Technical Analysis of BTC/USD for May 29, 2020


Crypto Industry News:

As part of his recent videoconference, Goldman Sachs addressed several topics about the “US economic outlook” and “implications of current policy.” The bank’s experts analyzed, among others topics such as inflation, gold and Bitcoin. The event took place yesterday. Unfortunately, cryptocurrency fans will not be delighted with the financiers’ conclusions.

Earlier, cryptocurrency market participants hoped that Goldman Sachs would look at cryptocurrencies differently. The more that since the beginning of the year BTC has gained a lot, and the fiat currency market is probably in the vestibule to the room with the inscription “high inflation”.

However, bank economists do not see the potential of BTC and believe that buying cryptocurrencies “has no real investment justification.” In addition, they believe that BTC does not represent a new asset class. Not only that, digital currencies based on blockchains do not generate profits through exposure to economic growth, they have not proved to be credible protection against inflation so far and are used to facilitate money laundering and shopping in darknet.
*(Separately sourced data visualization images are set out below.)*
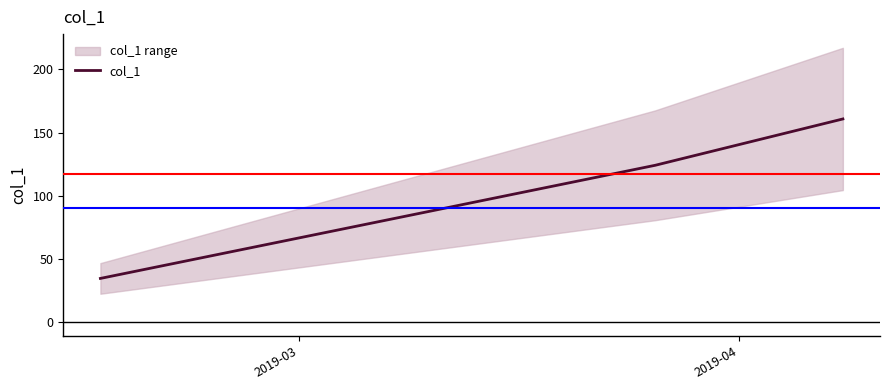

How many data points are less than 124?

1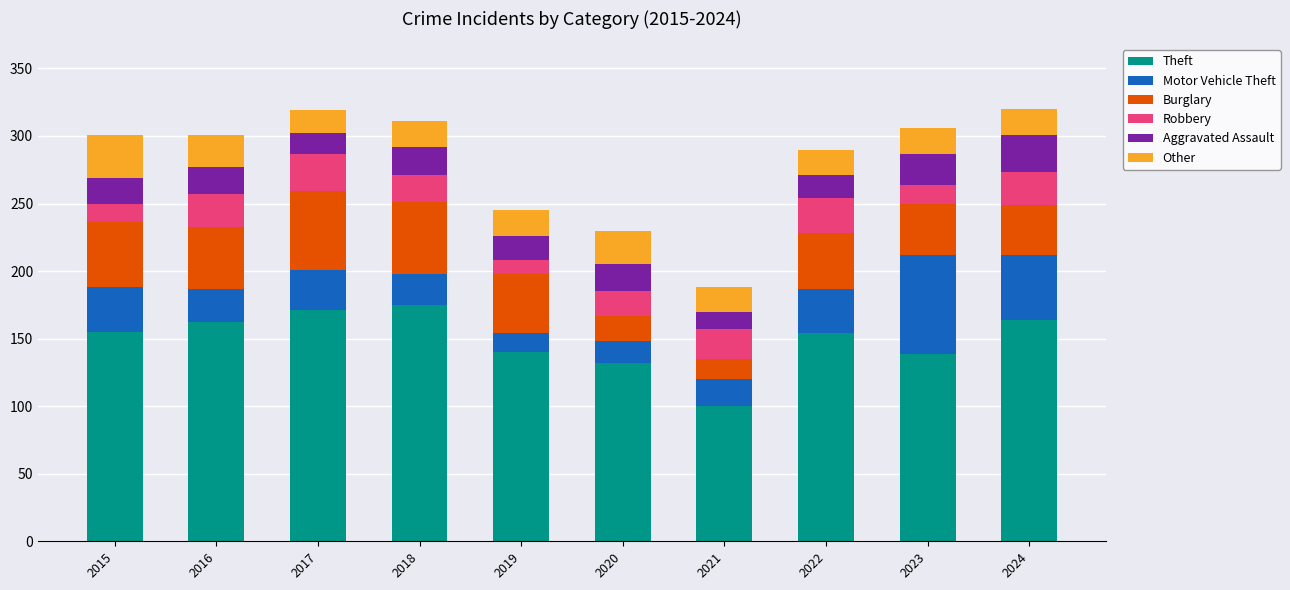

What is the total value across all series at 2017?

319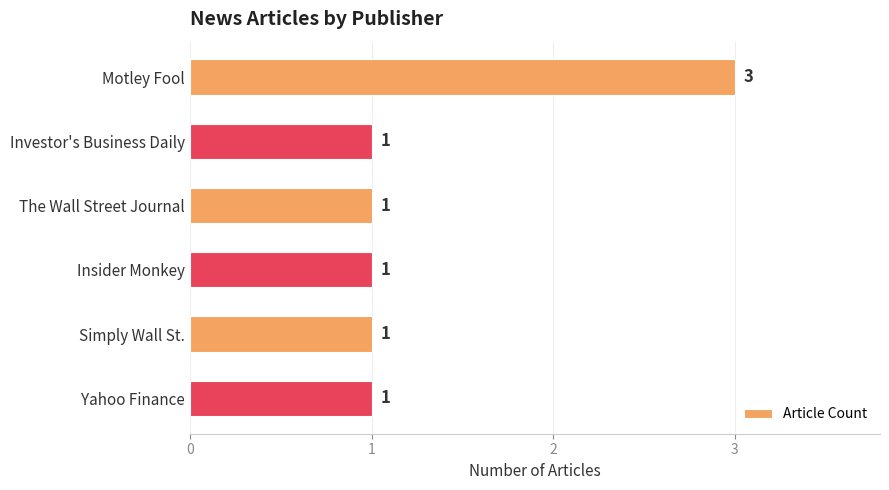

What is the ratio of the value at Simply Wall St. to the value at Yahoo Finance?

1.0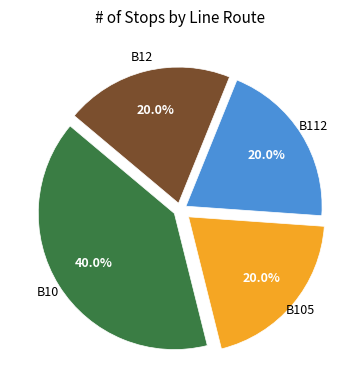

Is there a majority slice in this chart?

No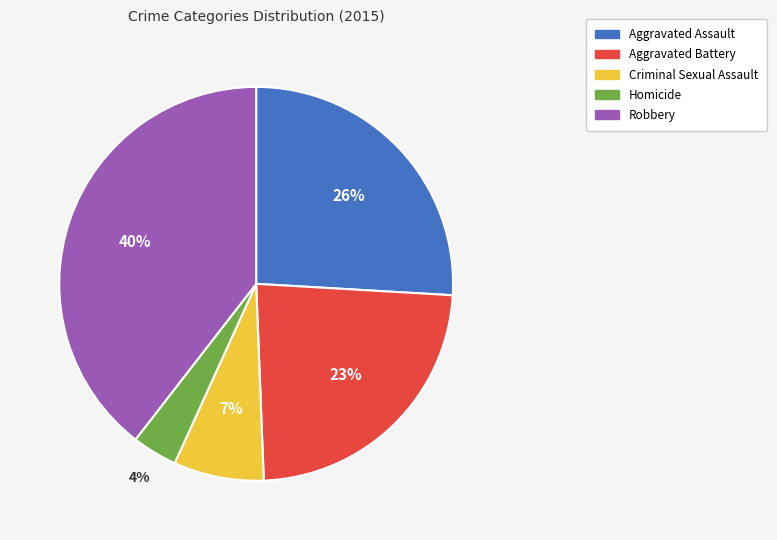

Rank the categories by value from lowest to highest.

Homicide, Criminal Sexual Assault, Aggravated Battery, Aggravated Assault, Robbery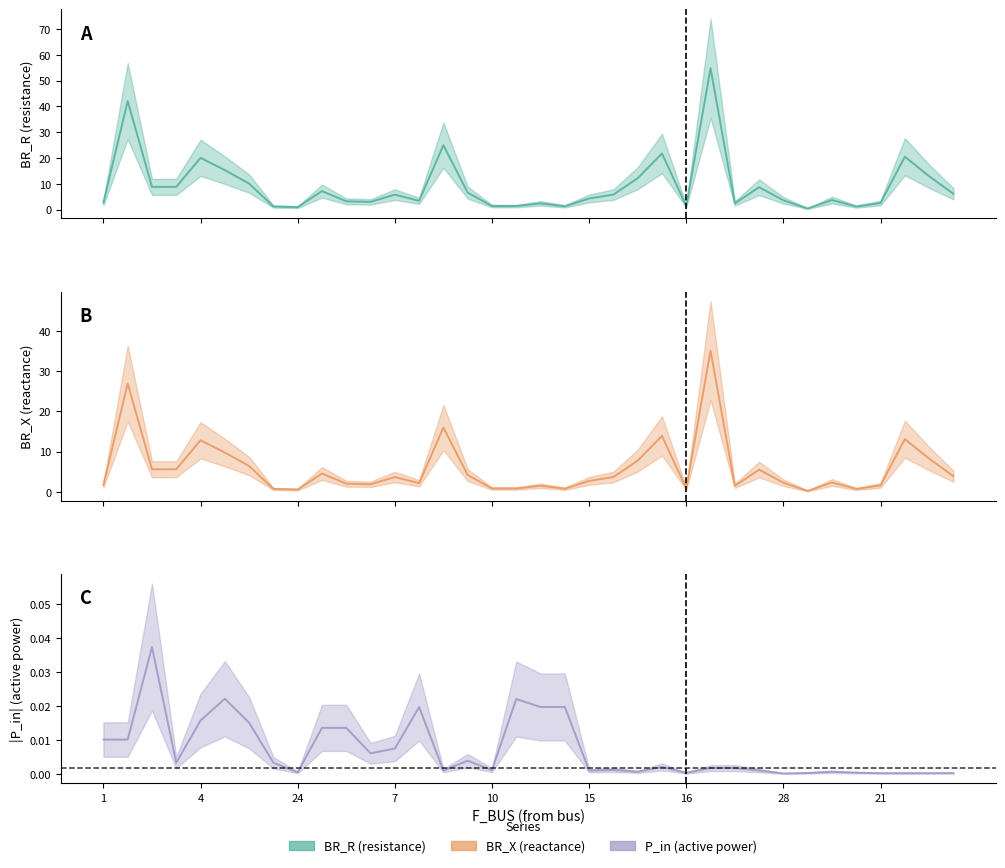

What value does the BR_R series have at 4?

20.1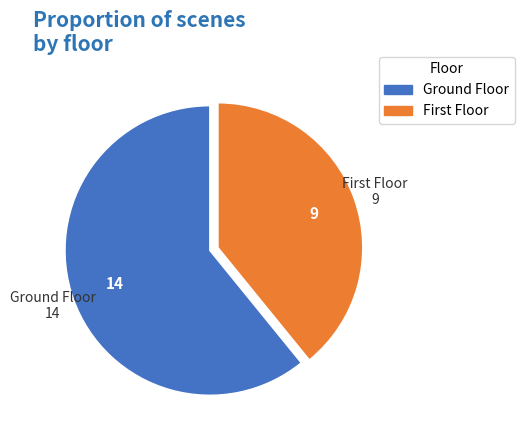

How many slices are in this pie chart?

2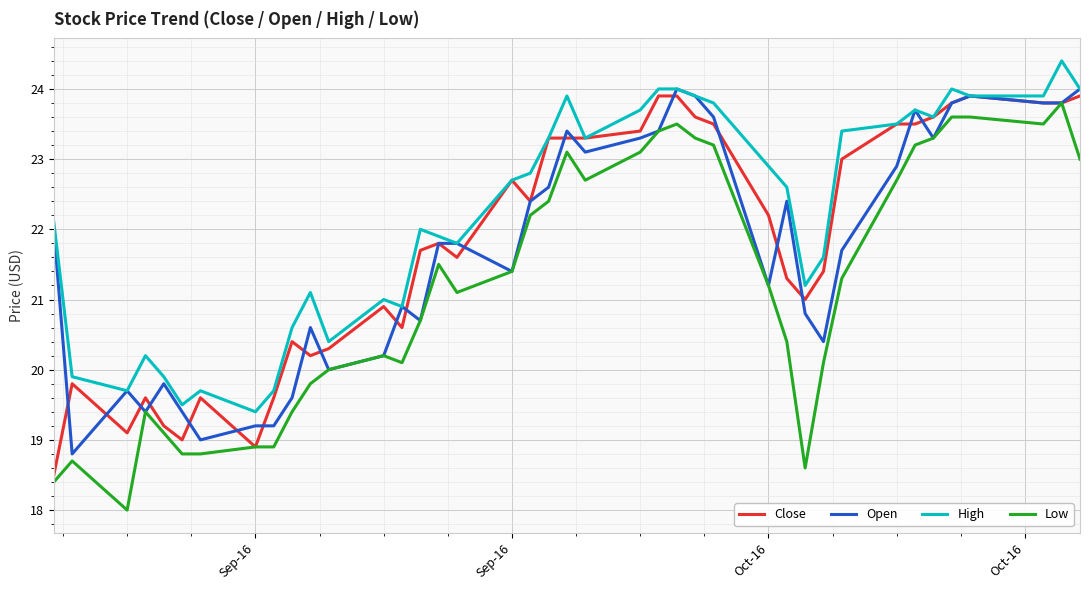

Which series has the largest total across all categories?

High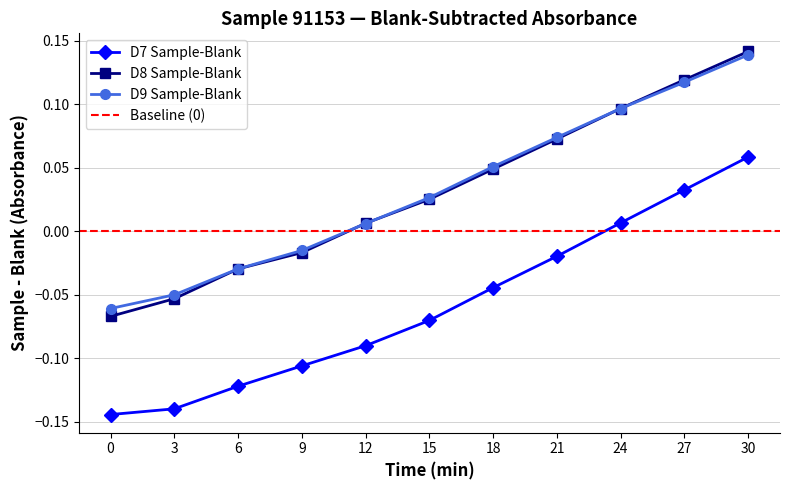

At 27, list the series in order from largest to smallest.

D8 Sample-Blank, D9 Sample-Blank, D7 Sample-Blank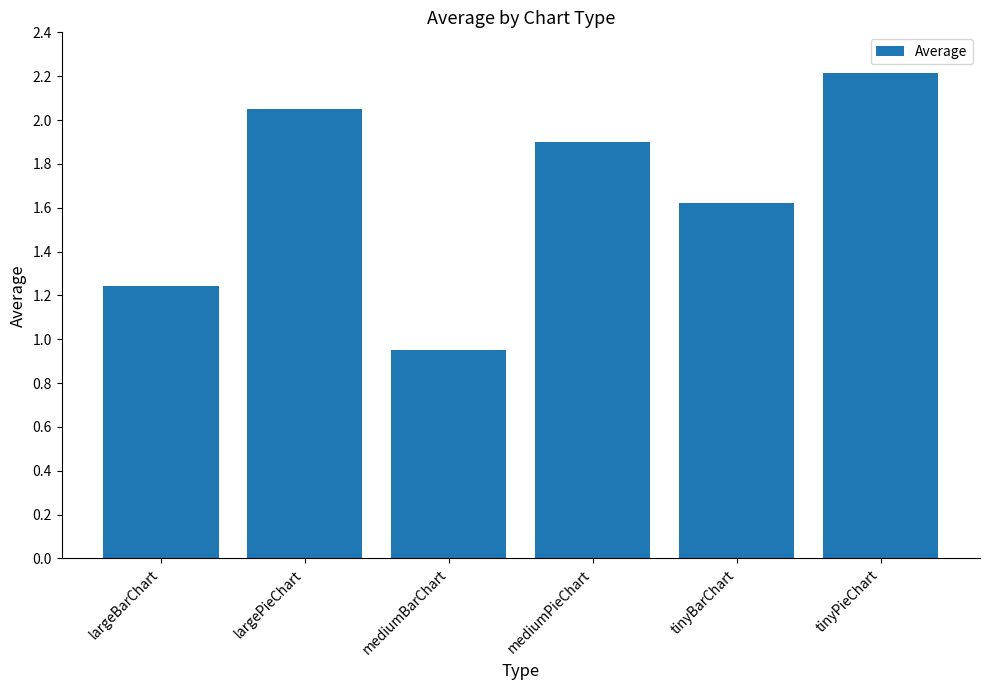

List the labels in order of value, smallest first.

mediumBarChart, largeBarChart, tinyBarChart, mediumPieChart, largePieChart, tinyPieChart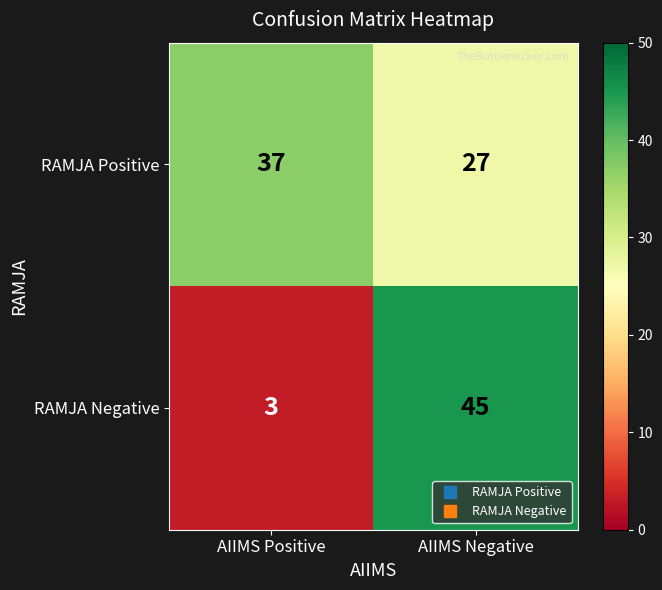

What is the greatest value displayed?

45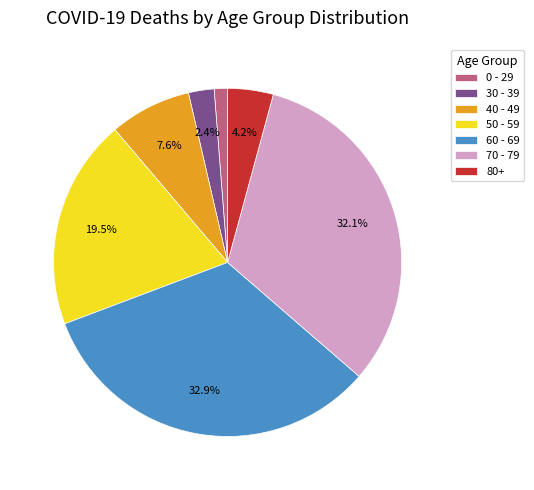

Which category has the smallest portion of the pie?

0 - 29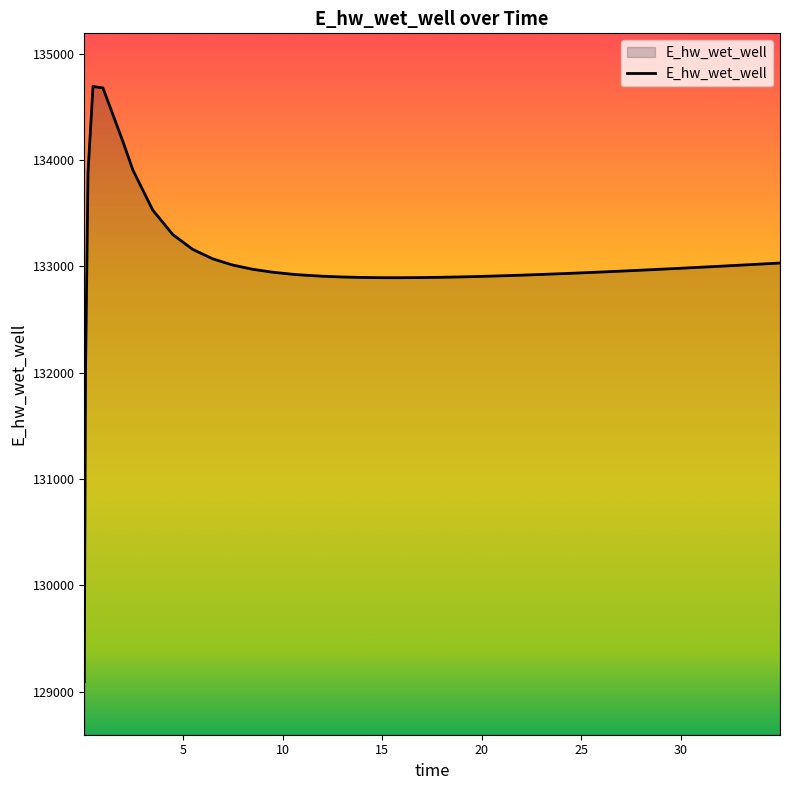

What is the difference between the maximum and minimum values?

5598.5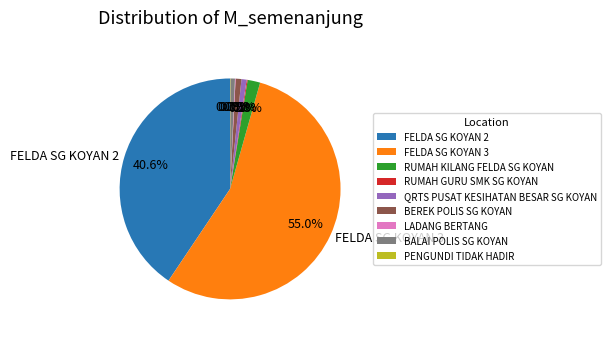

Which slice is the largest?

FELDA SG KOYAN 3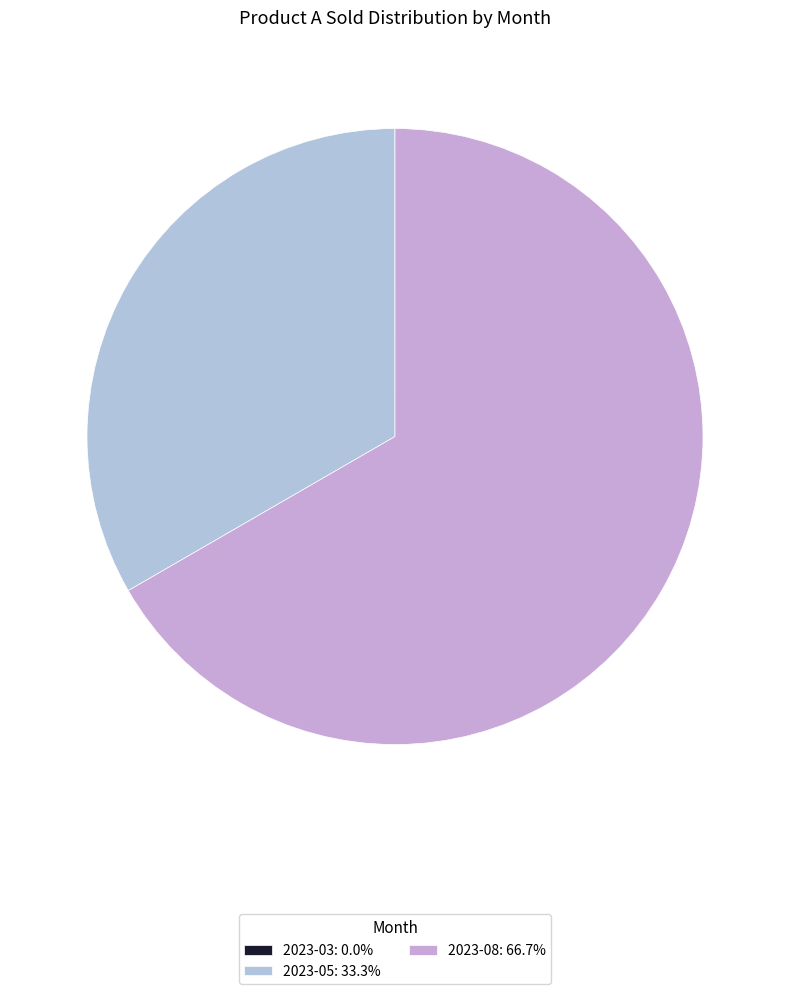

Which category has the smallest portion of the pie?

2023-03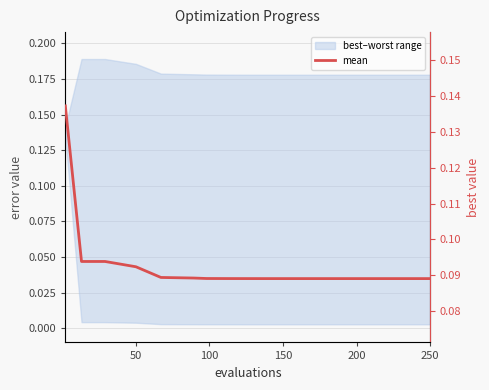

The value at 8 is 0.1. True or false?

False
In fact, such statements are a huge disappointment, because it is quite easy to see that fiat currencies are also used for illegal activities, while BTC is still quite effectively fighting for the name of safe haven.

Technical Market Outlook:

The BTC/USD pair has broken through the short-term trend line resistance (marked as brown on the chart) and violated the 61% Fibonacci retracement of the last swing down around the level of $9,381. The nearest technical support is seen at the level of $9,249 and $9,013. The momentum is now strong and positive, so If the level of $9,569 is clearly violated, then the next target for bulls is seen at the level of $9,704. The larger time frame trend remains down.

Weekly Pivot Points:

WR3 – $10,568

WR2 – $10,245

WR1 – $9,478

Weekly Pivot – $9,098

WS1 – $8,333

WS2 – $7,968

WS3 – 7,231

Trading Recommendations:

The larger time frame trend remains down and as long as the level of $10,791 is not violated, all rallies will be treated as a counter-trend corrective moves. This is why the short positions are now more preferred until the level of $10,791 is clearly violated. The key mid-term technical support is located at the level of $7,897.